PANJIMAS.COM – NU Online melalui situs resminya mencoba menggiring opini bahwa aksi bela Islam jilid III yang rencananya nanti terpaksa digelar di jalan raya adalah tidak sah.
Padahal panitia pelaksana sudah menyatakan bahwa shalat Jum’at terpaksa dilakukan di jalan raya menuju bundaran HI karena semua masjid di Jakarta tidak muat menampung massa yang mencapai jutaan. Bahkan masjid terbesar di Jakarta yaitu Istiqlal dengan empat lantai juga meluber ke jalanan.
Dengan kesan penggembosan, NU Online memuat tulisan pendiri JIL Dr. Abdul Moqsith Ghazali yang sekarang ini masuk jajaran struktural penting di lembaga bahtsul masail PBNU pimpinan Prof. Said Aqil Siraj. Berikut ini tanggapan komandan nasional NU Garis Lurus KH M Luthfi Rochman, yang kami kutip dari akun pribadinya atas ngawurnya pernyataan Moqsith yang membawa nama PBNU.
Moqsith Ghazali Bawa Nama PBNU Tidak Paham Fiqh Shalat Jum’at
Dalam website resmi NU Online https://www.nu.or.id/post/read/73131/ini-pandangan-fiqih-pbnu-soal-shalat-jumat-di-jalanan Tokoh liberal pendiri JIL yang menjabat sebagai Wakil Ketua
Lembaga Bahtsul Masail (LBM) PBNU salah memahami ibarat imam Nawawi dalam kitab majmu’ sehingga mengambil kesimpulan sebagai berikut:
“Madzhab Syafi’i di dalam kitab Al Majemuk karya Imam An-Nawawi menegaskan bahwa shalat Jumat ini disyaratkan dilakukan di dalam sebuah bangunan meskipun terbuat dari batu, kayu, dan bahan material lain. Karenanya tidak sah melakukan ibadah Jumat di jalanan. Karena tidak sah, maka shalat Jumatnya harus diulang dengan melakukan shalat Zhuhur.”
Dan inilah kesimpulan yang parah sekali dikutip website detik https://m.detik.com/news/berita/3351302/kajian-fikih-pbnu-salat-jumat-di-jalanan-tidak-sah
Berikut ini kami scan langsung dari kitab majmu’ Imam Nawawi tentang pembahasan ini. Intinya adalah kesimpulan Moqsith Ghazali yang membawa nama PBNU keliru, salah paham atau mungkin disengaja? Wallahu Alam.

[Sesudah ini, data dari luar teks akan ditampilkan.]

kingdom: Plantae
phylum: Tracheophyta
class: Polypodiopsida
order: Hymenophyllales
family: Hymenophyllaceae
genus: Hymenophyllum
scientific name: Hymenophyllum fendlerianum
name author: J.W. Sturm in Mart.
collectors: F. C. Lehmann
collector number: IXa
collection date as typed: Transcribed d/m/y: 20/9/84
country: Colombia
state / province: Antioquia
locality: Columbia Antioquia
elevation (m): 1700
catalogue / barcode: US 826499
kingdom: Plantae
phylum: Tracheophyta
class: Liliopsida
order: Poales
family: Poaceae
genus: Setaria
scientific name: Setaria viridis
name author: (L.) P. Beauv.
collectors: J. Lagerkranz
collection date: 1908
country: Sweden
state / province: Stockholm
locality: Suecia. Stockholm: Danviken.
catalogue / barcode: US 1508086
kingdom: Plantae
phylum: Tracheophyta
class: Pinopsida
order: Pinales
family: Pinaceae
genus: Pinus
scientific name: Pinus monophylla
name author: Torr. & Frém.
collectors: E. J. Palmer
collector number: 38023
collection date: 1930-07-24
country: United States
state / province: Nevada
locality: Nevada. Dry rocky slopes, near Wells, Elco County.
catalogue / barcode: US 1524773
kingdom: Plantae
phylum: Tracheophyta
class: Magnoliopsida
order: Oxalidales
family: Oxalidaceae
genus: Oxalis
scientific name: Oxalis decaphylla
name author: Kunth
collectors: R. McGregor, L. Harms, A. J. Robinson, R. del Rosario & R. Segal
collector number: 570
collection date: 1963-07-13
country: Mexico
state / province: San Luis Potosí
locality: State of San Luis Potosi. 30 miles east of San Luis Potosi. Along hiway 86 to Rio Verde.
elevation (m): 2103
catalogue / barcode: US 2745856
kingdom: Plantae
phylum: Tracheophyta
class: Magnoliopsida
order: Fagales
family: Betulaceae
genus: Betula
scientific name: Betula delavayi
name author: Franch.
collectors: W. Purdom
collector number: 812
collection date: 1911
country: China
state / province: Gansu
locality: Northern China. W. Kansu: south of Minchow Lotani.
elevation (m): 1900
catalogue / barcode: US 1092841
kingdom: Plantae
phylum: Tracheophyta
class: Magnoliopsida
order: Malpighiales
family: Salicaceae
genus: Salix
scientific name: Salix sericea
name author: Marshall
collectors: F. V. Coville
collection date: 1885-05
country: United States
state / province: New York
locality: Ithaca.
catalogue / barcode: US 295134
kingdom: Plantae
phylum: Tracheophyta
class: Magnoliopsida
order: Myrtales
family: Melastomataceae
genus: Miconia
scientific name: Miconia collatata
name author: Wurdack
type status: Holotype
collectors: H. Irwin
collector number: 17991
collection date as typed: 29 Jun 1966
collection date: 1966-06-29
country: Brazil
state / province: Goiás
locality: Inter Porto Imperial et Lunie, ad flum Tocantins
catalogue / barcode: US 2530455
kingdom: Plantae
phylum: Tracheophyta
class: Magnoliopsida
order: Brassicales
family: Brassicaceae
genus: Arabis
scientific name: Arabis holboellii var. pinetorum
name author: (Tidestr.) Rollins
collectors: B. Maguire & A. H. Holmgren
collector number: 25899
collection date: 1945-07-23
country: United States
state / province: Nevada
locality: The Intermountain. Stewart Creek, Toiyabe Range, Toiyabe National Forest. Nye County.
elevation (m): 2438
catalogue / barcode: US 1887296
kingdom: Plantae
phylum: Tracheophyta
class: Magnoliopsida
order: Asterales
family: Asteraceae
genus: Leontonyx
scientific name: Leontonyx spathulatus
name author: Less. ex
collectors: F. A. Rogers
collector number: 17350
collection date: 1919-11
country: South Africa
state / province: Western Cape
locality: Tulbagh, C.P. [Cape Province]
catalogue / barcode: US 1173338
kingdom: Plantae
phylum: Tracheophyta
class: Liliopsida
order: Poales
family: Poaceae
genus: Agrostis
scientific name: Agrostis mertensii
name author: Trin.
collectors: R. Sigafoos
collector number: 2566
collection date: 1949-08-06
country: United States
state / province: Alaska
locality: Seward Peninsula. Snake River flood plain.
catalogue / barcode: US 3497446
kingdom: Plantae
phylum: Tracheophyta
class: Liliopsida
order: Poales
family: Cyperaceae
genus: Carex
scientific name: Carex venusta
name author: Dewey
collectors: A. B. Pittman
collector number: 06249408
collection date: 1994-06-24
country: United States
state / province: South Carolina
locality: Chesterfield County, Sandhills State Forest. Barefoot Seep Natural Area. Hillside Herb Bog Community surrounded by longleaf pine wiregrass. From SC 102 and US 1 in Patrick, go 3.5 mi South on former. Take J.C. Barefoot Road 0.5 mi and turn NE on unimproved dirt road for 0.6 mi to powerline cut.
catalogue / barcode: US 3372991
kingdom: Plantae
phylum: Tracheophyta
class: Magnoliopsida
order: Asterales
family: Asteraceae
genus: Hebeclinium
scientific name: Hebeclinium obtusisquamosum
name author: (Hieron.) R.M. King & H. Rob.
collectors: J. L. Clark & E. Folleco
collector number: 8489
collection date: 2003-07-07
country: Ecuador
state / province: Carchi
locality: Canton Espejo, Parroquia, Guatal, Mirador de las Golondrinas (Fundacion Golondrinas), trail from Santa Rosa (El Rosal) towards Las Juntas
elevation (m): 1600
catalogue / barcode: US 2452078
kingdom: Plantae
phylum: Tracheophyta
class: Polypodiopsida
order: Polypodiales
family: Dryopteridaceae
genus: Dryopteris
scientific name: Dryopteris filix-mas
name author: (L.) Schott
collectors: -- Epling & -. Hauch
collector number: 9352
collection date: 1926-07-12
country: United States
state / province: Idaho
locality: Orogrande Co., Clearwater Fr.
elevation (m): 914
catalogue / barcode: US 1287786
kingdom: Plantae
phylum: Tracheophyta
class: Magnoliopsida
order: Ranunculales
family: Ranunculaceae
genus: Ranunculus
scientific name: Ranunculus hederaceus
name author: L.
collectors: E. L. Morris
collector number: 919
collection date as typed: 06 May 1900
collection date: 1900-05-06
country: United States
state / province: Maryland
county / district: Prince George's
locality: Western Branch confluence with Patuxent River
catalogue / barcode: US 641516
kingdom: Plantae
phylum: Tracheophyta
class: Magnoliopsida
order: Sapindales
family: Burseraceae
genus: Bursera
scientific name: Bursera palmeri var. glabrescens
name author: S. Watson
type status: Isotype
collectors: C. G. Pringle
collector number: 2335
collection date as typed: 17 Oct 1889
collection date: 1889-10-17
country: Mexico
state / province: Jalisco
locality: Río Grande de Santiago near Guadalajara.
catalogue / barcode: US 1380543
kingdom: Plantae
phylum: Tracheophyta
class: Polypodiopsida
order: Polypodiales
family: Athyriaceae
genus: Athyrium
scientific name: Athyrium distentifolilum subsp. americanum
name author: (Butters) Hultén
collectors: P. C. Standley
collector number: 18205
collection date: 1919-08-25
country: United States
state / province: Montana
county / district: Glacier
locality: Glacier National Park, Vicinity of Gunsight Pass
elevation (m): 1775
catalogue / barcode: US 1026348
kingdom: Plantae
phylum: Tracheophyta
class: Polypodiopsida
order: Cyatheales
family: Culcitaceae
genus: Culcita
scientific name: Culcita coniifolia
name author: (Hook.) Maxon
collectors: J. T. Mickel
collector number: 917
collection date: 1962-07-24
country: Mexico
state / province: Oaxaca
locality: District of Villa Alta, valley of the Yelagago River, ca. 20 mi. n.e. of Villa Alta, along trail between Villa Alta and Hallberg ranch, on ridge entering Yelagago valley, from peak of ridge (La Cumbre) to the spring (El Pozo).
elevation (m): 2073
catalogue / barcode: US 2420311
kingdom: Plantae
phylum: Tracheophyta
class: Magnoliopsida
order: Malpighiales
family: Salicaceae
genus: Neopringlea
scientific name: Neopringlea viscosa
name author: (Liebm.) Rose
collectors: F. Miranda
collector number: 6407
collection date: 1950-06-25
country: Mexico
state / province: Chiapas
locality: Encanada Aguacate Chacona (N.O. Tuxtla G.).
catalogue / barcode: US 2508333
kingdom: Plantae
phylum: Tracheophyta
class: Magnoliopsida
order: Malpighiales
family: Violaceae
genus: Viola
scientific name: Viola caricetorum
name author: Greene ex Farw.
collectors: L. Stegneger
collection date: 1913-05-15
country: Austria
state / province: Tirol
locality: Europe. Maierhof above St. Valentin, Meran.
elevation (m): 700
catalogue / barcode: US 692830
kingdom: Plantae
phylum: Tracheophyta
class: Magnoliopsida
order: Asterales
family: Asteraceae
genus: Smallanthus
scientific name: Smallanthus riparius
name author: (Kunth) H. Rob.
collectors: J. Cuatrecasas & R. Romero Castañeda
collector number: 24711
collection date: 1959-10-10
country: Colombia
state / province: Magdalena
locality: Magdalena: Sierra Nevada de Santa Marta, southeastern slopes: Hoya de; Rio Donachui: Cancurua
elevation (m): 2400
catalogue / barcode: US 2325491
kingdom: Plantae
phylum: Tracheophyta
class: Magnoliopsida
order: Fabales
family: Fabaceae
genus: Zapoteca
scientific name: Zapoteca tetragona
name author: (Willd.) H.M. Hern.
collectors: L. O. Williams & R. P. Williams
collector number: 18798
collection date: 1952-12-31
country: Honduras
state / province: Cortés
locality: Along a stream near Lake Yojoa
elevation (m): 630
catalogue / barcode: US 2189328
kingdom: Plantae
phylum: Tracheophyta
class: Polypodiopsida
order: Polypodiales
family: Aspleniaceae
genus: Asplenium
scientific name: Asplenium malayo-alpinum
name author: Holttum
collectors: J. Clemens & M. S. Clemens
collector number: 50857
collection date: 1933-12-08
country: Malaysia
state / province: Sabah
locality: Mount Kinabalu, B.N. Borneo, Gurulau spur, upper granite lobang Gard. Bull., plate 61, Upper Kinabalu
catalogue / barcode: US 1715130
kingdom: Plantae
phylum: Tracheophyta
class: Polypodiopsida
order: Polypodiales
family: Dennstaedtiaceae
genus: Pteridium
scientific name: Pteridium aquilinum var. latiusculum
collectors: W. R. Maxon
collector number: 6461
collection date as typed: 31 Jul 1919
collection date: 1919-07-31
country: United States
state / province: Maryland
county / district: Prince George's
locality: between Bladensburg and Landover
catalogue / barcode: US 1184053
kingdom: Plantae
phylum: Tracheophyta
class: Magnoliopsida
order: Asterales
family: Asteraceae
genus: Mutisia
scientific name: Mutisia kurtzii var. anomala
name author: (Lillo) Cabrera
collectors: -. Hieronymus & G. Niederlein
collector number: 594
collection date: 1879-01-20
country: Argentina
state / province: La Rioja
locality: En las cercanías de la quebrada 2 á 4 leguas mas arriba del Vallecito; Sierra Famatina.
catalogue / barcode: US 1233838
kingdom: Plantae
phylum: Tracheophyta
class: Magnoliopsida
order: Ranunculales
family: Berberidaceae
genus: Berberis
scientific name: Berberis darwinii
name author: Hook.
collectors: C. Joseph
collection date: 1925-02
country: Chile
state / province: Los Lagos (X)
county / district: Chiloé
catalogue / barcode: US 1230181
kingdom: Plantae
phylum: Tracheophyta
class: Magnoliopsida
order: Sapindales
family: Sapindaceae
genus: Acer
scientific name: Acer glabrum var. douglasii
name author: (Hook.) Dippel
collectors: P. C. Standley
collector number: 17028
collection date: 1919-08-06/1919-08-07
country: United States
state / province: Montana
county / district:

Berikut kurang lebih keterangan dari majmu’:
“Berkata sebagian ashab kami dari mazhab syafi’ie bahwa sholat jum’at tidak disyaratkan didalam masjid tetapi boleh di lapangan terbuka dengan syarat lapangan atau tempat terbuka itu ada didalam desa atau daerah negara yang sudah ditetapkan batas -batas wilayahnya (majmu’ syarah muhadzzab 334/juz 4).
Jadi Dr Moqsith, salah memahami maksud pelaksanaan jum’at ‘di antara bangunan’ bukan di dalam ruangan bangunan. Adapun konteks masalahnya shalat jum’at di jalanan hukum asalnya adalah haram. Namun hukum haram bisa berubah boleh dalam keadaan darurat misalnya MASJID SUDAH TIDAK MUAT DAN CUKUP. Sesuai kaidah fiqh
الضرورة تبيح المحظورات
Darurat memperbolehkan sesuatu yang dilarang.